A rock fragment of Martian meteorite ALH 84001 (left). An enlarged area (right) shows the orange-colored carbonate grains on the host orthopyroxene rock. Koike et al. (2020) Nature Communications.
By Madison Dapcevich
30 Apr 2020, 00:04
A famous 4-billion-year-old meteorite from Mars holds within its crust organic molecules containing nitrogen, suggesting that the Red Planet may have once hosted the right environment for early life.
The Allan Hills (ALH) 84001 meteorite – so-named for the area of Antarctica that it was found on in 1984 – contains orange-colored carbonate minerals that likely precipitated from salty liquid water on Mars billions of years ago.
The asteroid itself ejected from the Martian surface some 15 million years ago, bringing with it nitrogen-bearing organic material found within carbonate minerals. Such minerals may record Mars’ early aqueous environment, including nitrogen, an essential element for all life on Earth and a necessary component of proteins, DNA, and RNA.
The findings, which are published in Nature Communications, suggest that early Mars was wet and possibly rich in organic material, potentially making it a habitable place for life.Recent studies analyzing sedimentary rocks and meteorites present similar evidence and previous expeditions have found sulfur and chlorine-bearing hydrocarbons, but little is known about their origin, evolution, and whether these compounds played a role in biological life.
Previous examinations of ALH were contaminated with land material from Antarctic snow and ice, making it difficult to determine what belonged to the meteorite. To compensate for this, a research team from the Earth-Life Science Institute at the Tokyo Institute of Technology and the Institute of Space and Astronautical Science at Japan’s Aerospace Exploration Agency used silver-tape, which measures just the width of human hair, to pluck tiny grains of carbonate from the meteor. A scanning electron microscope was then used to detect the presence of nitrogen and determine associated chemicals and compounds.

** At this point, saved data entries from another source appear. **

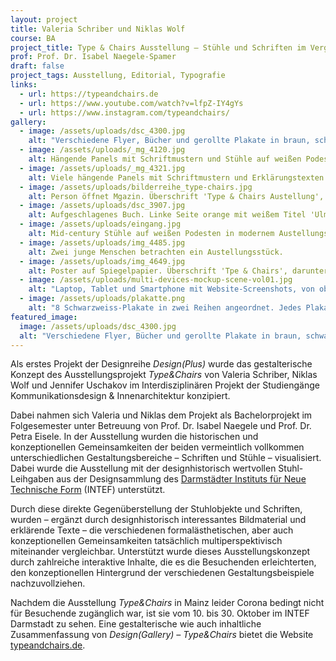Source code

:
 ```yaml
---
layout: project
title: Valeria Schriber und Niklas Wolf
course: BA
project_title: Type & Chairs Ausstellung – Stühle und Schriften im Vergleich
prof: Prof. Dr. Isabel Naegele-Spamer
draft: false
project_tags: Ausstellung, Editorial, Typografie
links:
  - url: https://typeandchairs.de
  - url: https://www.youtube.com/watch?v=lfpZ-IY4gYs
  - url: https://www.instagram.com/typeandchairs/
gallery:
  - image: /assets/uploads/dsc_4300.jpg
    alt: "Verschiedene Flyer, Bücher und gerollte Plakate in braun, schwarz und silber auf dunkelgrauem Grund. Buchtitel: Type & Chairs"
  - image: /assets/uploads/_mg_4120.jpg
    alt: Hängende Panels mit Schriftmustern und Stühle auf weißen Podesten in modernem Austellungsraum.
  - image: /assets/uploads/_mg_4321.jpg
    alt: Viele hängende Panels mit Schriftmustern und Erklärungstexten in modernem Austellungsraum  
  - image: /assets/uploads/bilderreihe_type-chairs.jpg
    alt: Person öffnet Mgazin. Überschrift 'Type & Chairs Austellung', darunter vier Fotos eines Austellungsraums locker verteilt
  - image: /assets/uploads/dsc_3907.jpg
    alt: Aufgeschlagenes Buch. Linke Seite orange mit weißem Titel 'Ulmer Hocker' und Fließtext. Rechts Foto eines einfachen, geometrischen Hockers aus Holz.
  - image: /assets/uploads/eingang.jpg
    alt: Mid-century Stühle auf weißen Podesten in modernem Austellungsraum. Im Hintergrund 'LUX' in weißen Neonbuchstaben.
  - image: /assets/uploads/img_4485.jpg
    alt: Zwei junge Menschen betrachten ein Austellungsstück.
  - image: /assets/uploads/img_4649.jpg
    alt: Poster auf Spiegelpapier. Überschrift 'Tpe & Chairs', darunter viele Buchstaben in verschiedenen Schriften in einem gleichmäßigen Raster.
  - image: /assets/uploads/multi-devices-mockup-scene-vol01.jpg
    alt: "Laptop, Tablet und Smartphone mit Website-Screenshots, von oben betrachtet. Titel: Type & Chairs"
  - image: /assets/uploads/plakatte.png
    alt: "8 Schwarzweiss-Plakate in zwei Reihen angeordnet. Jedes Plakat stellt eine andere Schrift vor, zu erkennen sind Avenir, Officina, Univers, Baskerville, DIN und Comic Sans"
featured_image:
  image: /assets/uploads/dsc_4300.jpg
  alt: "Verschiedene Flyer, Bücher und gerollte Plakate in braun, schwarz und silber auf dunkelgrauem Grund. Buchtitel: Type & Chairs"
---
```

Als erstes Projekt der Designreihe *Design(Plus)* wurde das gestalterische Konzept des Ausstellungsprojekt *Type&Chairs* von Valeria Schriber, Niklas Wolf und Jennifer Uschakov im Interdisziplinären Projekt der Studiengänge Kommunikationsdesign & Innenarchitektur konzipiert.

Dabei nahmen sich Valeria und Niklas dem Projekt als Bachelorprojekt im Folgesemester unter Betreuung von Prof. Dr. Isabel Naegele und Prof. Dr. Petra Eisele. In der Ausstellung wurden die historischen und konzeptionellen Gemeinsamkeiten der beiden vermeintlich vollkommen unterschiedlichen Gestaltungsbereiche – Schriften und Stühle – visualisiert. Dabei wurde die Ausstellung mit der designhistorisch wertvollen Stuhl-Leihgaben aus der Designsammlung des [Darmstädter Instituts für Neue Technische Form](https://www.intef.info/) (INTEF) unterstützt.

Durch diese direkte Gegenüberstellung der Stuhlobjekte und Schriften, wurden – ergänzt durch designhistorisch interessantes Bildmaterial und erklärende Texte – die verschiedenen formalästhetischen, aber auch konzeptionellen Gemeinsamkeiten tatsächlich multiperspektivisch miteinander vergleichbar. Unterstützt wurde dieses Ausstellungskonzept durch zahlreiche interaktive Inhalte, die es die Besuchenden erleichterten, den konzeptionellen Hintergrund der verschiedenen Gestaltungsbeispiele nachzuvollziehen.

Nachdem die Ausstellung *Type&Chairs* in Mainz leider Corona bedingt nicht für Besuchende zugänglich war, ist sie vom 10. bis 30. Oktober im INTEF Darmstadt zu sehen. Eine gestalterische wie auch inhaltliche Zusammenfassung von *Design(Gallery) – Type&Chairs* bietet die Website [typeandchairs.de](https://typeandchairs.de/).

These were compared against igneous minerals that did not contain nitrogen.
The research team say they are confident they have found nitrogen content preserved within the carbonates, which indicates that Mars may have been more “Earth-like” before it became the Red Planet. Today, the surface of Mars is too harsh for organics to survive but some scientists believe that organic compounds may be similarly preserved in the Martian near-surface for billions of years, as appears to be the case with ALH84001.
The discovery opens up more questions about potential early life on Mars – where did nitrogen-containing organics come from in the first place?
“There are two main possibilities: either they came from outside Mars, or they formed on Mars. Early in the Solar System's history, Mars was likely showered with significant amounts of organic matter, for example from carbon-rich meteorites, comets and dust particles. Some of them may have dissolved in the brine and been trapped inside the carbonates,” said scientist Atsuko Kobayashi from the Earth-Life Science Institute (ELSI) at Tokyo Institute of Technology in a statement.